Description of the task: With pictures omitted, the line containing "mouse_move(489, 164)" and all later lines of the records below are to be restated word for word.
++++ Records shown
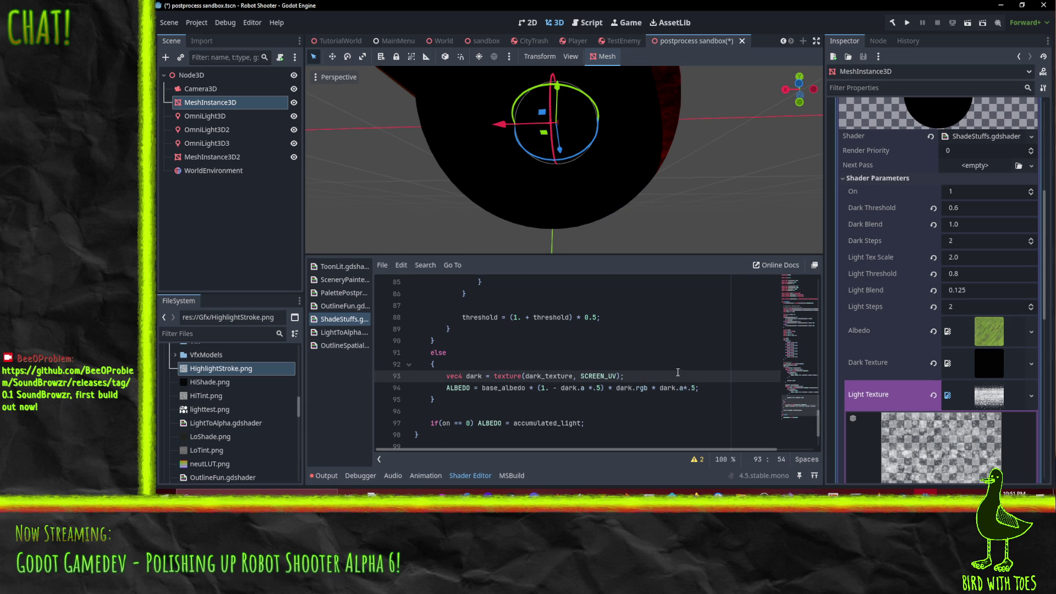
left_click_drag(571, 163, 551, 187)
left_click(528, 388)
left_click(518, 377)
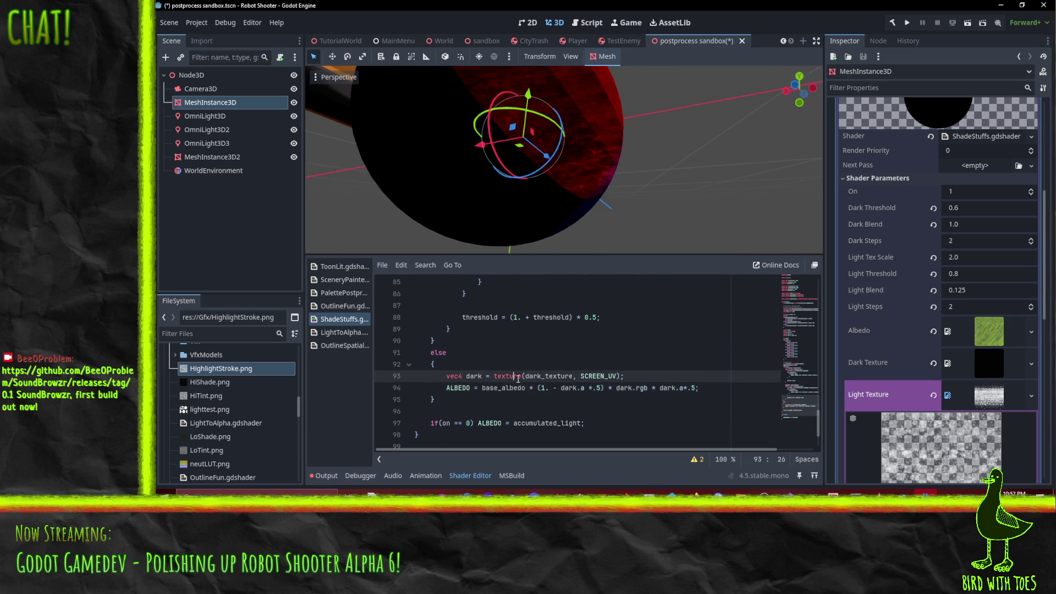
mouse_move(489, 164)
left_mouse_down()
mouse_move(510, 156)
mouse_move(494, 162)
mouse_move(504, 166)
left_mouse_up()
left_click(531, 390)
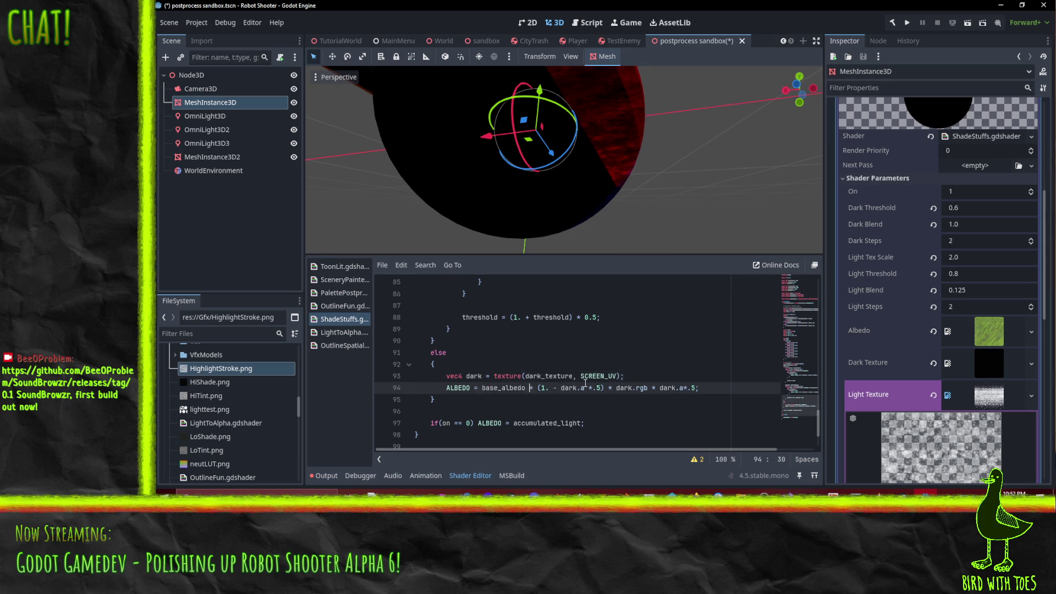
type(";//")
++++++++
Solution to the exercise:
mouse_move(489, 164)
left_mouse_down()
mouse_move(510, 156)
mouse_move(494, 162)
mouse_move(504, 166)
left_mouse_up()
left_click(531, 390)
type(";//")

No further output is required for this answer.